Dana Ariss, a Grade 5 teacher from Greystone said the partnership between the library and the school was a prime opportunity for students to learn about the technology and resources that are available to them.
And it perfectly complemented the school’s recently completed Innovation Week, which finished right before the Christmas break.
“It was such a valuable experience for the students to see what there is. For them to have one-on-one building time, creation time and play (time), that’s where they construct their own knowledge. To give that to our students is something that is an absolute must,” Ariss said.
From Dec. 15 to 19, Greystone students participated in their fifth Innovation Week. For four days, students are challenged to question, investigate, process and create a final project in an area of deep interest to them.
“They go through the design making process. It helps students to have an understanding of themselves as learners and how to share their learning,” Ariss said.
Focusing on some of Alberta Education’s cross-curricular competencies — knowing how to learn, think critically, how to identify and solve complex problems, and how to create something innovative — students started their projects by zeroing in on what they are passionate about.
“It’s unbelievable the amount of dedication and perseverance these kids demonstrate.
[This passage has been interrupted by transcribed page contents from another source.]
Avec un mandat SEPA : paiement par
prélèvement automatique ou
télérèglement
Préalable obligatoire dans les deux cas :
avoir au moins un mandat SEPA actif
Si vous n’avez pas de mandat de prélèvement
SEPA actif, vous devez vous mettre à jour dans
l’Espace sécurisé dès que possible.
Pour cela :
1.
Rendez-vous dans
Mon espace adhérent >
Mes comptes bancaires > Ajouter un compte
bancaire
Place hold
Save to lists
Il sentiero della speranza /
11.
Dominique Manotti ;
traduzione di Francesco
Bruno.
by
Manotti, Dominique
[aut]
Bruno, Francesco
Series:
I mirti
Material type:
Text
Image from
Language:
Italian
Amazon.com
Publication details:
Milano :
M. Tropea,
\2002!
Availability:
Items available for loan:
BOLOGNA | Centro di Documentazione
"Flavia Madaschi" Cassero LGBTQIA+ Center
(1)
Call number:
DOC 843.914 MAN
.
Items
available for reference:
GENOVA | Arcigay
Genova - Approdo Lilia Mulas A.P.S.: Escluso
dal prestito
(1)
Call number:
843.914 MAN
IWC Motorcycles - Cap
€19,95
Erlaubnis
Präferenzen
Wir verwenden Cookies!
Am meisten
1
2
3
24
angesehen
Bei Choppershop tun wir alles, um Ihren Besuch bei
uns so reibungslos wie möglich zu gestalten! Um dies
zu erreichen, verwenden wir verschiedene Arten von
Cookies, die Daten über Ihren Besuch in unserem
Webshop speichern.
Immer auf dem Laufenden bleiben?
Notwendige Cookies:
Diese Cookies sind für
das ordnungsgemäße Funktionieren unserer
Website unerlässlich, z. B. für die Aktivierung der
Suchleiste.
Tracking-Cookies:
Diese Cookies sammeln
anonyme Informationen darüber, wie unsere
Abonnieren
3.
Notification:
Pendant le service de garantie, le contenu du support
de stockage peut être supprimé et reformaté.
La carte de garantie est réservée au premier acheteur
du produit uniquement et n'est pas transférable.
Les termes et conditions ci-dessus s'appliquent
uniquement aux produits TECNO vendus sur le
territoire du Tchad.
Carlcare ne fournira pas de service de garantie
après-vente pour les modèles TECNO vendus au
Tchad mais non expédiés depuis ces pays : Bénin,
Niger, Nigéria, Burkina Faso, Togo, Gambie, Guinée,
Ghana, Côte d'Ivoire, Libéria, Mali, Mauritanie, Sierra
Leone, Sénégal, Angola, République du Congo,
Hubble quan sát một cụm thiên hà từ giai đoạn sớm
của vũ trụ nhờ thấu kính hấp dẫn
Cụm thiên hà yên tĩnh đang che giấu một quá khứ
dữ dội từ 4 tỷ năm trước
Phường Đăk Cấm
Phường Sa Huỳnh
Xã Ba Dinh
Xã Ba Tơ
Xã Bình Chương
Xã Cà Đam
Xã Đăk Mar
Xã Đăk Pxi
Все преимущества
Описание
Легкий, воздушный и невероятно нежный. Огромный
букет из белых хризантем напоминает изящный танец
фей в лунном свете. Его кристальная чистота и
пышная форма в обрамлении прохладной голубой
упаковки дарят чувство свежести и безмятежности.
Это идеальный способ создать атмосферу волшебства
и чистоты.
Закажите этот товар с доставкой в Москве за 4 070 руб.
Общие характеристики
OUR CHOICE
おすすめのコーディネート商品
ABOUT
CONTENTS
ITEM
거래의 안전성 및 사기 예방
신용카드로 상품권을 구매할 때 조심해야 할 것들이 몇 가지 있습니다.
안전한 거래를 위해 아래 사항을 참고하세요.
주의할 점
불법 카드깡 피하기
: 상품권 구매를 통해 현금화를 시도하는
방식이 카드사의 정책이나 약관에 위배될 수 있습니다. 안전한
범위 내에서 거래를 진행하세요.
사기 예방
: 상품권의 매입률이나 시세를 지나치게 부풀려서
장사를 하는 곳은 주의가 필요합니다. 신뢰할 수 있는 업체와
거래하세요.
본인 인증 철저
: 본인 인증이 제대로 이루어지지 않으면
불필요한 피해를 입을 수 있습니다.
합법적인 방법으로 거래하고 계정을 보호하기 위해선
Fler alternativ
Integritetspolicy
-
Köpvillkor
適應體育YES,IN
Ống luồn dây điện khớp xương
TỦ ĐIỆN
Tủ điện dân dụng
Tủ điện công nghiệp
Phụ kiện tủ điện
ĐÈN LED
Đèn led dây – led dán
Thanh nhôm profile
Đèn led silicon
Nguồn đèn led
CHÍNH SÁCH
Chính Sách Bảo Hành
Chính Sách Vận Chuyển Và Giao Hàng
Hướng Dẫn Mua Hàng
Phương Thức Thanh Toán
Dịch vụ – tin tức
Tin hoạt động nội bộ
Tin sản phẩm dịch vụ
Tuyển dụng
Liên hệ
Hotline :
It’s something that is important to them,” because they take ownership of their projects, she added.
The projects included sewing, clay animation, creating special effects and make-up art for film, robotics, stop motion, caricature drawing, and others with a focus on engineering, horticulture and baking.
“The main focus is not just on the final project but also on the process: how did they get to this point; what did they learn; where did they fail; and how did they learn from the problems they faced.”
Greystone Centennial Middle School will host its sixth Innovation Week in the spring of 2015. At the end of the week, parents will be welcome to visit the school and see what the students have accomplished.